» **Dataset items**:
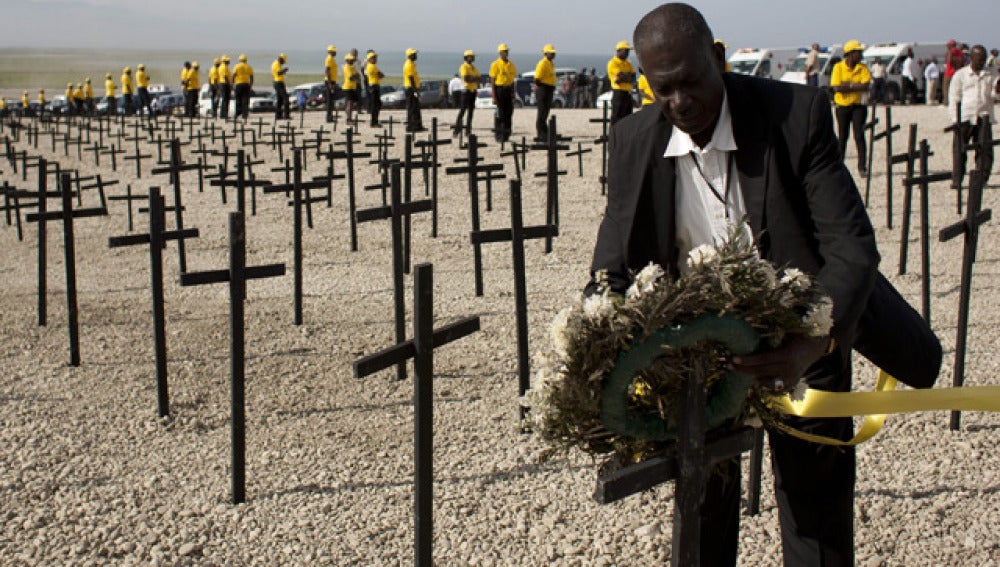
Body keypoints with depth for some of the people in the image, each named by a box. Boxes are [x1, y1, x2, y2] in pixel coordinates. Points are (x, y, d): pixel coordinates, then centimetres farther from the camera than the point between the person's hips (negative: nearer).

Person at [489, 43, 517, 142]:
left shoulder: (511, 64, 11)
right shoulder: (495, 64, -6)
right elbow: (492, 81, -8)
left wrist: (513, 93, 13)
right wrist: (494, 97, -13)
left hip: (509, 90, 6)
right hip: (500, 89, -6)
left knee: (509, 113, 7)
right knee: (500, 114, -3)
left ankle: (506, 135, 15)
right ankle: (499, 136, 3)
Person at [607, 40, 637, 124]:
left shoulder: (628, 64, 17)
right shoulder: (613, 63, -6)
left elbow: (633, 80, 4)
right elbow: (621, 76, -19)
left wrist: (623, 79, -13)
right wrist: (629, 75, -1)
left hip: (628, 94, 8)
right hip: (619, 93, -8)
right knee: (616, 119, -9)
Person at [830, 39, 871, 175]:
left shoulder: (863, 68, 2)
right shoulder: (838, 67, -4)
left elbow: (866, 86, -13)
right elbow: (836, 88, -15)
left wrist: (848, 85, -18)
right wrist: (857, 86, -13)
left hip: (858, 105, 1)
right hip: (842, 105, -1)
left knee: (859, 136, -7)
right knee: (842, 137, 7)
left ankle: (862, 166, -6)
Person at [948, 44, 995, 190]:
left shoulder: (988, 76, 15)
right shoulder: (960, 75, 5)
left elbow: (990, 97, 22)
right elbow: (954, 97, 3)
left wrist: (990, 116, 9)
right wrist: (955, 118, -5)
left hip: (984, 117, 3)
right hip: (965, 117, -3)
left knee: (985, 150, 0)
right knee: (959, 150, -6)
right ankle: (956, 180, 0)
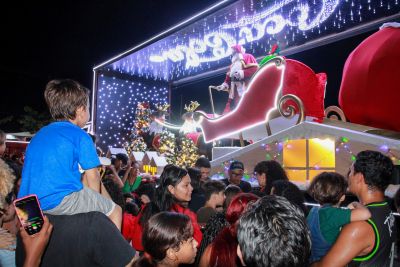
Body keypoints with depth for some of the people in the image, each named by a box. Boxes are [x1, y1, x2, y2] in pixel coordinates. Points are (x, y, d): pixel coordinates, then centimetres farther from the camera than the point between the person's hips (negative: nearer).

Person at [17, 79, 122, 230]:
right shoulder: (80, 136, -6)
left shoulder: (39, 135, 16)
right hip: (61, 200, -8)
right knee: (115, 211, 7)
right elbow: (92, 178, -4)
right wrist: (97, 203, 12)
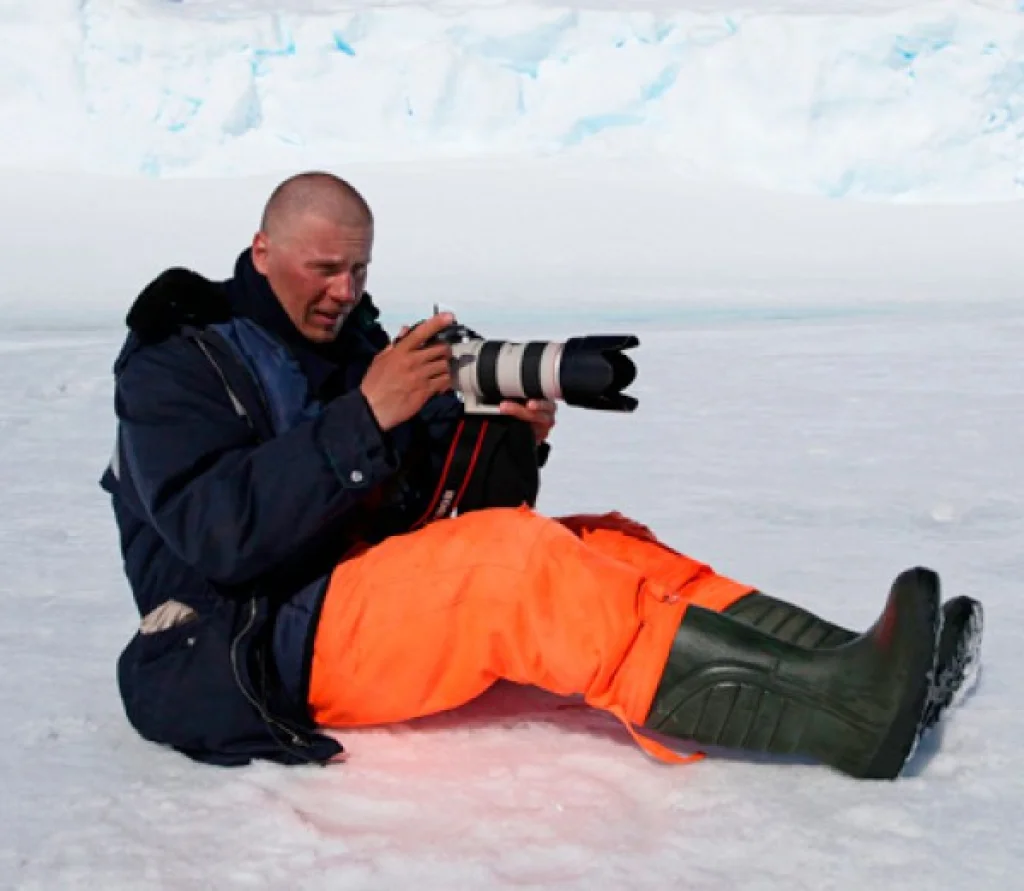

» **THE TASK**: Print every line of the listing above again, character for character, but leave the pictures out.

» **RESPONSE FOR THIS EXERCISE**:
Body keypoints with depth for some of the people in the image, each named by a box. Boxes are [x1, y1, x2, y2] in pixel coordinates. Points are (x, y, d): pixel coordinates, then centimetres farther from the camera than the point between the person's hips (negative: nearer).

Person at [489, 43, 517, 142]:
left shoulder: (511, 64, 11)
right shoulder: (495, 64, -6)
right elbow: (492, 81, -8)
left wrist: (513, 93, 13)
right wrist: (494, 97, -13)
left hip: (509, 90, 6)
right hip: (500, 89, -6)
left knee: (509, 113, 7)
right knee: (500, 114, -3)
left ankle: (506, 135, 15)
right ankle: (499, 136, 3)
Person at [607, 40, 637, 124]:
left shoulder: (628, 64, 17)
right shoulder: (613, 63, -6)
left elbow: (633, 80, 4)
right elbow: (621, 76, -19)
left wrist: (623, 79, -13)
right wrist: (629, 75, -1)
left hip: (628, 94, 8)
right hip: (619, 93, -8)
right knee: (616, 119, -9)
Person at [830, 39, 871, 175]:
left shoulder: (863, 68, 2)
right shoulder: (838, 67, -4)
left elbow: (866, 86, -13)
right elbow: (836, 88, -15)
left wrist: (848, 85, -18)
right wrist: (857, 86, -13)
left hip: (858, 105, 1)
right hip: (842, 105, -1)
left knee: (859, 136, -7)
right knee: (842, 137, 7)
left ankle: (862, 166, -6)
Person at [948, 44, 995, 190]:
left shoulder: (988, 76, 15)
right shoulder: (960, 75, 5)
left elbow: (990, 97, 22)
right elbow: (954, 97, 3)
left wrist: (990, 116, 9)
right wrist: (955, 118, -5)
left hip: (984, 117, 3)
right hip: (965, 117, -3)
left knee: (985, 150, 0)
right knee: (959, 150, -6)
right ankle: (956, 180, 0)
Body keypoints with depth for some of the people in the image, each named by a box. Boxes are [x1, y1, x2, y2] in pixel coordinates. Points are (x, y, d): pixel coordinates, then centimetres farther from the camera than the point between the person's hips (negative: nearer).

Person at [17, 79, 122, 230]:
right shoulder: (80, 136, -6)
left shoulder: (39, 135, 16)
right hip: (61, 200, -8)
right knee: (115, 211, 7)
right elbow: (92, 178, -4)
right wrist: (97, 203, 12)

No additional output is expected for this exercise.